A federal judge  ruled Monday  that any company with more than 100 employees has to report the sex, race, and ethnicity breakdown of emp...

A federal judge ruled Monday that any company with more than 100 employees has to report the sex, race, and ethnicity breakdown of employees in each pay bracket.

What are the details?

During the final months of the Obama administration, the Equal Employment Opportunity Commission determined that companies had to reveal the demographics of each pay bracket. The Trump administration put a stop to the new policy in August 2017, arguing that it was too much of a burden for the companies.

However, District Court Judge Tanya S. Chutkan ruled Monday that the Trump administration did not properly justify its decision, Bloomberg reported. In her decision, she wrote that the administration had failed to prove that the new regulations would "meaningfully increase the burden on employers."

According to Bloomberg, employers previously had to submit a single page of demographic data to the EEOC every year. Now they will have to submit 10 pages. The EEOC estimates that this will cost all U.S. businesses collectively about $53 million a year. The U.S. Chamber of Commerce disagrees, and puts the cost in excess of $400 million.

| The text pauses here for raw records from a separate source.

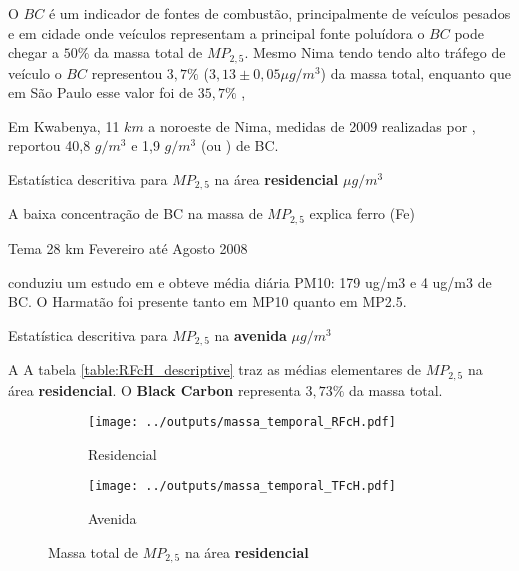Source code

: O $BC$ é um indicador de fontes de combustão, principalmente de veículos pesados e 
em cidade onde veículos representam a principal fonte poluídora o $BC$ pode chegar 
a $50\%$ da massa total de $MP_{2,5}$. 
Mesmo Nima tendo tendo alto tráfego de veículo o $BC$ representou $3,7 \%$ 
($3,13\pm 0,05 \mu g / m^3$) da massa total, enquanto que em São Paulo esse valor foi de 
$35,7 \%$ \citep{andrade2012}, 

Em Kwabenya, 11 $km$ a noroeste de Nima, medidas de 2009 realizadas por 
\citep{aboh2009}, reportou  40,8 $g / m^3$ e 1,9 $g / m^3$ (ou ) de BC.

\begin{table}[H]
  \centering
    
  \caption{Estatística descritiva para $MP_{2,5}$ na área \textbf{residencial}
           $\mu g / m^3$ \label{table:RFcH_descriptive}}
\end{table}

A baixa concentração de BC na massa de $MP_{2,5}$ explica ferro (Fe) 



\citep{ofosu2012} Tema 28 km Fevereiro até Agosto 2008

 conduziu um estudo em 
e obteve média diária PM10: 179 ug/m3 e 4 ug/m3 de BC.
O Harmatão foi presente tanto em MP10 quanto em MP2.5.





\begin{table}[H]
  \centering
    
  \caption{Estatística descritiva para $MP_{2,5}$ na \textbf{avenida}
           $\mu g / m^3$ \label{table:TFcH_descriptive}}
\end{table}

A 
A tabela \ref{table:RFcH_descriptive} traz as médias elementares de $MP_{2,5}$ na área 
\textbf{residencial}.
O \textbf{Black Carbon} representa $3,73 \%$ da massa total.


\begin{figure}[H]
  \centering
  \begin{subfigure}[b]{0.45\textwidth}
    \texttt{[image: ../outputs/massa\_temporal\_RFcH.pdf]}
    \caption{Residencial}
  \end{subfigure}%
  \begin{subfigure}[b]{0.45\textwidth}
    \texttt{[image: ../outputs/massa\_temporal\_TFcH.pdf]}
    \caption{Avenida}
  \end{subfigure}
  \caption{Massa total de $MP_{2,5}$ na área \textbf{residencial} \label{fig:massa_temporal_fino}}
\end{figure}


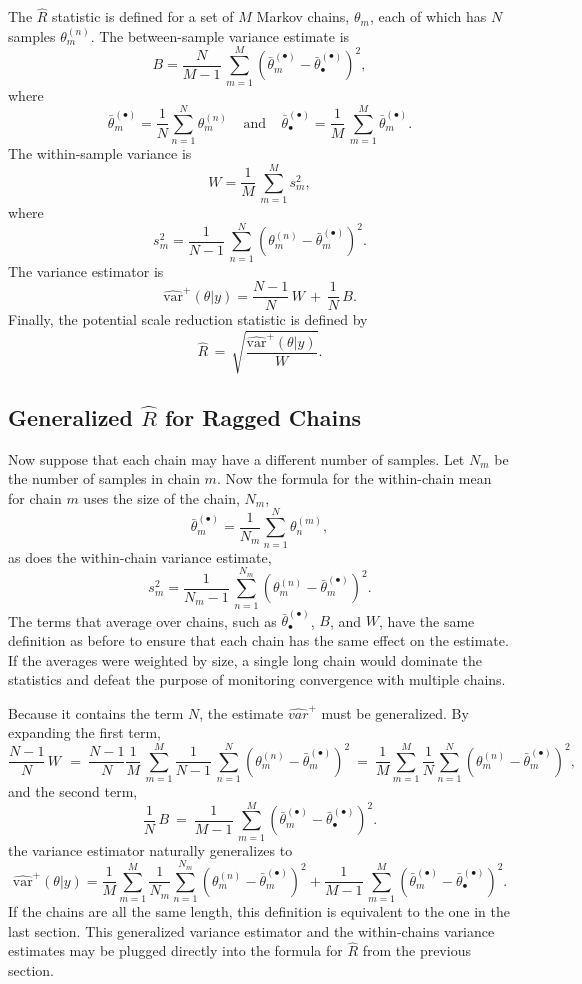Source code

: The $\hat{R}$ statistic is defined for a set of $M$ Markov chains,
$\theta_m$, each of which has $N$ samples $\theta^{(n)}_m$.  The
between-sample variance estimate is
\[
B
= \frac{N}{M-1} \, \sum_{m=1}^M (\bar{\theta}^{(\bullet)}_{m} - \bar{\theta}^{(\bullet)}_{\bullet})^2,
\]
%
where
%
\[
\bar{\theta}_m^{(\bullet)}
= \frac{1}{N} \sum_{n = 1}^N \theta_m^{(n)}
\ \ \ \ \
\mbox{and}
\ \ \ \ \
\bar{\theta}^{(\bullet)}_{\bullet}
= \frac{1}{M} \, \sum_{m=1}^M \bar{\theta}_m^{(\bullet)}.
\]
%
The within-sample variance is
\[
W 
= \frac{1}{M} \, \sum_{m=1}^M s_m^2,
\]
where
\[
s_m^2 = \frac{1}{N-1} \, \sum_{n=1}^N (\theta^{(n)}_m - \bar{\theta}^{(\bullet)}_m)^2.
\]
%
The variance estimator is
\[
\widehat{\mbox{var}}^{+}\!(\theta|y)
= \frac{N-1}{N}\, W \, + \, \frac{1}{N} \, B.
\]
%
Finally, the potential scale reduction statistic is defined by
\[
\hat{R} 
\, = \,
\sqrt{\frac{\widehat{\mbox{var}}^{+}\!(\theta|y)}{W}}.
\]

\subsection{Generalized $\hat{R}$ for Ragged Chains}

Now suppose that each chain may have a different number of samples.
Let $N_m$ be the number of samples in chain $m$.  Now the formula for
the within-chain mean for chain $m$ uses the size of the chain, $N_m$,
\[
\bar{\theta}_m^{(\bullet)}
= \frac{1}{N_m} \sum_{n = 1}^N \theta^{(m)}_n,
\]
as does the within-chain variance estimate,
\[
s_m^2 = \frac{1}{N_m-1} \, \sum_{n=1}^{N_m} (\theta^{(n)}_m - \bar{\theta}^{(\bullet)}_m)^2.
\]
The terms that average over chains, such as
$\bar{\theta}^{(\bullet)}_{\bullet}$, $B$, and $W$, have the same
definition as before to ensure that each chain has the same effect on
the estimate.  If the averages were weighted by size, a single long
chain would dominate the statistics and defeat the purpose of
monitoring convergence with multiple chains.

Because it contains the term $N$, the estimate $\widehat{var}^{+}$
must be generalized.  By expanding the first term,
\[
\frac{N-1}{N}\, W \, 
\ = \ 
\frac{N-1}{N} \frac{1}{M} \, \sum_{m=1}^M
\frac{1}{N-1} \, \sum_{n=1}^N (\theta^{(n)}_m -
\bar{\theta}^{(\bullet)}_m)^2
\ = \
\frac{1}{M} 
\sum_{m=1}^M
\frac{1}{N}
\sum_{n=1}^N (\theta^{(n)}_m -
\bar{\theta}^{(\bullet)}_m)^2,
\]
and the second term,
\[
\frac{1}{N}\, B
\ = \
\frac{1}{M-1} \, \sum_{m=1}^M (\bar{\theta}^{(\bullet)}_{m} - \bar{\theta}^{(\bullet)}_{\bullet})^2.
\]
the variance estimator naturally generalizes to
\[
\widehat{\mbox{var}}^{+}\!(\theta|y)
= 
\frac{1}{M} 
\sum_{m=1}^M
\frac{1}{N_m}
\sum_{n=1}^{N_m} (\theta^{(n)}_m -
\bar{\theta}^{(\bullet)}_m)^2
+
\frac{1}{M-1} \, \sum_{m=1}^M (\bar{\theta}^{(\bullet)}_{m} -
\bar{\theta}^{(\bullet)}_{\bullet})^2.
\]
%
If the chains are all the same length, this definition is equivalent
to the one in the last section.  This generalized variance estimator
and the within-chains variance estimates may be plugged directly into
the formula for $\hat{R}$ from the previous section.


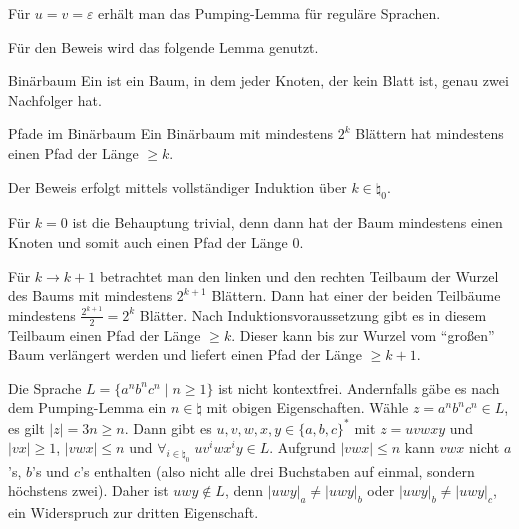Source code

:\begin{Bem}
    Für $u = v = \varepsilon$ erhält man das Pumping-Lemma für
    reguläre Sprachen.
\end{Bem}

\linie
\pagebreak

\begin{Bem}
    Für den Beweis wird das folgende Lemma genutzt.
\end{Bem}

\begin{Def}{Binärbaum}
    Ein  ist ein Baum, in dem jeder Knoten,
    der kein Blatt ist, genau zwei Nachfolger hat.
\end{Def}

\begin{Lemma}{Pfade im Binärbaum}
    Ein Binärbaum mit mindestens $2^k$ Blättern hat mindestens einen Pfad der
    Länge $\ge k$.
\end{Lemma}

\begin{Beweis}
    Der Beweis erfolgt mittels vollständiger Induktion
    über $k \in \natural_0$.
    
    Für $k = 0$ ist die Behauptung trivial, denn dann hat der Baum mindestens
    einen Knoten und somit auch einen Pfad der Länge $0$.
    
    Für $k \to k + 1$ betrachtet man den linken und den rechten Teilbaum der
    Wurzel des Baums mit mindestens $2^{k+1}$ Blättern.
    Dann hat einer der beiden Teilbäume mindestens $\frac{2^{k+1}}{2} = 2^k$
    Blätter.
    Nach Induktionsvoraussetzung gibt es in diesem Teilbaum einen Pfad der
    Länge $\ge k$.
    Dieser kann bis zur Wurzel vom "`großen"' Baum verlängert werden und
    liefert einen Pfad der Länge $\ge k + 1$.
\end{Beweis}

\linie

\begin{Bsp}
    Die Sprache $L = \{a^n b^n c^n \;|\; n \ge 1\}$ ist nicht kontextfrei.
    Andernfalls gäbe es nach dem Pumping-Lemma ein $n \in \natural$ mit
    obigen Eigenschaften.
    Wähle $z = a^n b^n c^n \in L$,
    es gilt $|z| = 3n \ge n$.
    Dann gibt es $u, v, w, x, y \in \{a, b, c\}^\ast$ mit $z = uvwxy$ und
    $|vx| \ge 1$, $|vwx| \le n$ und
    $\forall_{i \in \natural_0}\; uv^iwx^iy \in L$.
    Aufgrund $|vwx| \le n$ kann $vwx$ nicht $a$'s, $b$'s und $c$'s enthalten
    (also nicht alle drei Buchstaben auf einmal, sondern höchstens zwei).
    Daher ist $uwy \notin L$, denn
    $|uwy|_a \not= |uwy|_b$ oder
    $|uwy|_b \not= |uwy|_c$, ein Widerspruch zur dritten Eigenschaft.
\end{Bsp}

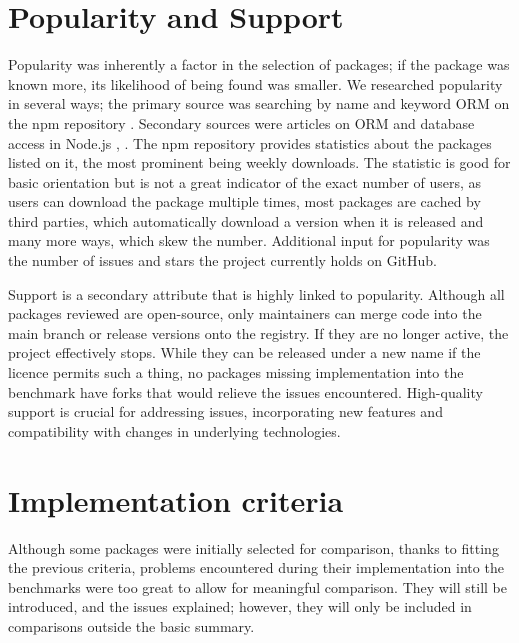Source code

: \section{Popularity and Support}
Popularity was inherently a factor in the selection of packages; if the package
was known more, its likelihood of being found was smaller. We researched
popularity in several ways; the primary source was searching by name and keyword
ORM on the npm repository \cite{npmSearchORM}. Secondary sources were articles on
ORM and database access in Node.js \cite{SitePoint_2021}, \cite{Wang_2020}. The npm
repository provides statistics about the packages listed on it, the most
prominent being weekly downloads. The statistic is good for basic orientation
but is not a great indicator of the exact number of users, as users can download
the package multiple times, most packages are cached by third parties, which
automatically download a version when it is released and many more ways, which
skew the number. Additional input for popularity was the number of issues and
stars the project currently holds on GitHub.

Support is a secondary attribute that is highly linked to popularity. Although
all packages reviewed are open-source, only maintainers can merge code into the
main branch or release versions onto the registry. If they are no longer active,
the project effectively stops. While they can be released under a new name if
the licence permits such a thing, no packages missing implementation into the
benchmark have forks that would relieve the issues encountered. High-quality
support is crucial for addressing issues, incorporating new features and
compatibility with changes in underlying technologies.

\section{Implementation criteria}
Although some packages were initially selected for comparison, thanks to fitting
the previous criteria, problems encountered during their implementation into the
benchmarks were too great to allow for meaningful comparison. They will still be
introduced, and the issues explained; however, they will only be included in
comparisons outside the basic summary.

Michael Eastman, senior vice president with the Center for Workplace Compliance, told Bloomberg that the data required by the new rule was "kind of in the weeds, really technical detailed stuff."

These new rules will apply only to companies with more than 100 employees.

What else?

The EEOC argued that the system would force companies to "look under the hood" and see how they treat their own employees.

All the data gathered will be confidential between the business the EEOC, but once it exists, activists could pressure companies to make general demographic information public. The EEOC would publish aggregate data to show overall trends throughout corporate America.

The rule would have originally required companies to have this information ready by March 31, 2018. It's not clear yet when the EEOC will require these forms now since the rule was suspended for so long.